Work required: Reproduce the entries that follow exactly. No picture should appear in the result.

Source data:
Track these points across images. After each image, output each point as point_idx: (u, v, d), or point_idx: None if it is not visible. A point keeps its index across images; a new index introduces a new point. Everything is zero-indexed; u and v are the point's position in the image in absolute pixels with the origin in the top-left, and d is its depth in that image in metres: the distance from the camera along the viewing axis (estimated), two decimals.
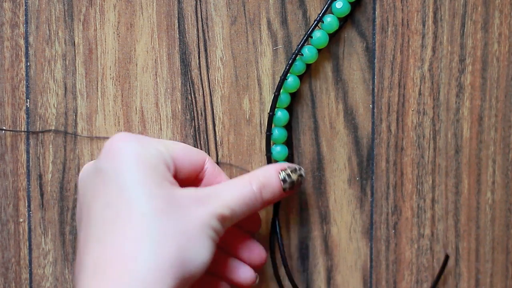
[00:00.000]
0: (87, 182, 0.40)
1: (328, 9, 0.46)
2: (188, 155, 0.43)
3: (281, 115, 0.46)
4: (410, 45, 0.47)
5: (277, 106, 0.46)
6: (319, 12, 0.47)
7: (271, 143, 0.47)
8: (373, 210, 0.48)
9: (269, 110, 0.47)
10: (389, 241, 0.49)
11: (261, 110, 0.47)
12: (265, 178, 0.42)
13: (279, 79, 0.47)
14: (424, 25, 0.47)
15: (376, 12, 0.47)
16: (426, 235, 0.49)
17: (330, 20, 0.46)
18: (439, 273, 0.48)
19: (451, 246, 0.49)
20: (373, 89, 0.48)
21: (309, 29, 0.46)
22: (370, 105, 0.48)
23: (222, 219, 0.39)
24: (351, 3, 0.46)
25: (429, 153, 0.48)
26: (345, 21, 0.47)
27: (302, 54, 0.46)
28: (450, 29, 0.47)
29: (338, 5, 0.46)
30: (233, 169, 0.48)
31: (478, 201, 0.48)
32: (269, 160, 0.47)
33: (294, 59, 0.46)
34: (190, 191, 0.40)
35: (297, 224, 0.48)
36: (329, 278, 0.49)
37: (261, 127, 0.48)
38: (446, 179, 0.48)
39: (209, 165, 0.44)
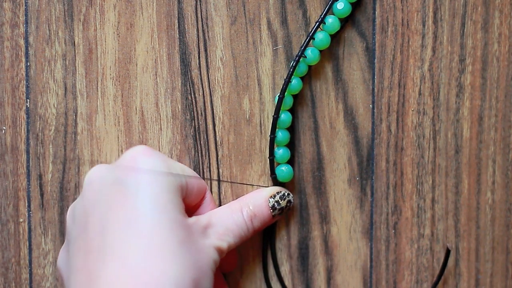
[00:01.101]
0: (102, 189, 0.39)
1: (329, 10, 0.46)
2: (197, 182, 0.43)
3: (285, 117, 0.46)
4: (410, 45, 0.47)
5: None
6: (319, 12, 0.47)
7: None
8: (373, 210, 0.48)
9: (273, 113, 0.47)
10: (389, 241, 0.49)
11: (261, 110, 0.47)
12: (255, 207, 0.43)
13: (279, 79, 0.47)
14: (424, 25, 0.47)
15: (376, 12, 0.47)
16: (426, 235, 0.49)
17: (332, 21, 0.46)
18: (442, 266, 0.48)
19: (451, 246, 0.49)
20: (373, 89, 0.48)
21: (311, 30, 0.46)
22: (370, 105, 0.48)
23: (221, 252, 0.40)
24: (351, 4, 0.46)
25: (429, 153, 0.48)
26: (346, 21, 0.47)
27: (305, 56, 0.46)
28: (450, 29, 0.47)
29: (339, 6, 0.46)
30: (232, 169, 0.48)
31: (478, 201, 0.48)
32: (272, 163, 0.47)
33: (298, 61, 0.46)
34: (194, 220, 0.40)
35: (297, 224, 0.48)
36: (329, 278, 0.49)
37: (261, 127, 0.48)
38: (446, 179, 0.48)
39: (208, 195, 0.45)
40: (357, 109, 0.48)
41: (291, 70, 0.46)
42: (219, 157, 0.48)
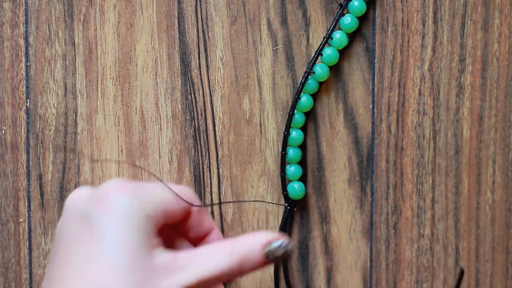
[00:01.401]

Result for this task:
Track these points across images. After each image, output each point as point_idx: (u, v, d), or point_idx: None if it is not visible. A point keeps its index across images; a new index introduces a new point. Everything is zero-indexed; u and v are the point's position in the image in absolute pixels with the origin in the top-left, and d is its depth in that image in metres: the distance from the camera along the viewing axis (estimated), two decimals.
[00:00.000]
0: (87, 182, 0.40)
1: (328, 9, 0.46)
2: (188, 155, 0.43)
3: (281, 115, 0.46)
4: (410, 45, 0.47)
5: (277, 106, 0.46)
6: (319, 12, 0.47)
7: (271, 143, 0.47)
8: (373, 210, 0.48)
9: (269, 110, 0.47)
10: (389, 241, 0.49)
11: (261, 110, 0.47)
12: (265, 178, 0.42)
13: (279, 79, 0.47)
14: (424, 25, 0.47)
15: (376, 12, 0.47)
16: (426, 235, 0.49)
17: (330, 20, 0.46)
18: (439, 273, 0.48)
19: (451, 246, 0.49)
20: (373, 89, 0.48)
21: (309, 29, 0.46)
22: (370, 105, 0.48)
23: (222, 219, 0.39)
24: (351, 3, 0.46)
25: (429, 153, 0.48)
26: (345, 21, 0.47)
27: (302, 54, 0.46)
28: (450, 29, 0.47)
29: (338, 5, 0.46)
30: (233, 169, 0.48)
31: (478, 201, 0.48)
32: (269, 160, 0.47)
33: (294, 59, 0.46)
34: (190, 191, 0.40)
35: (297, 224, 0.48)
36: (329, 278, 0.49)
37: (261, 127, 0.48)
38: (446, 179, 0.48)
39: (209, 165, 0.44)
[00:01.101]
0: (102, 189, 0.39)
1: (329, 10, 0.46)
2: (197, 182, 0.43)
3: (285, 117, 0.46)
4: (410, 45, 0.47)
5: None
6: (319, 12, 0.47)
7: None
8: (373, 210, 0.48)
9: (273, 113, 0.47)
10: (389, 241, 0.49)
11: (261, 110, 0.47)
12: (255, 207, 0.43)
13: (279, 79, 0.47)
14: (424, 25, 0.47)
15: (376, 12, 0.47)
16: (426, 235, 0.49)
17: (332, 21, 0.46)
18: (442, 266, 0.48)
19: (451, 246, 0.49)
20: (373, 89, 0.48)
21: (311, 30, 0.46)
22: (370, 105, 0.48)
23: (221, 252, 0.40)
24: (351, 4, 0.46)
25: (429, 153, 0.48)
26: (346, 21, 0.47)
27: (305, 56, 0.46)
28: (450, 29, 0.47)
29: (339, 6, 0.46)
30: (232, 169, 0.48)
31: (478, 201, 0.48)
32: (272, 163, 0.47)
33: (298, 61, 0.46)
34: (194, 220, 0.40)
35: (297, 224, 0.48)
36: (329, 278, 0.49)
37: (261, 127, 0.48)
38: (446, 179, 0.48)
39: (208, 195, 0.45)
40: (357, 109, 0.48)
41: (291, 70, 0.46)
42: (219, 157, 0.48)
[00:01.401]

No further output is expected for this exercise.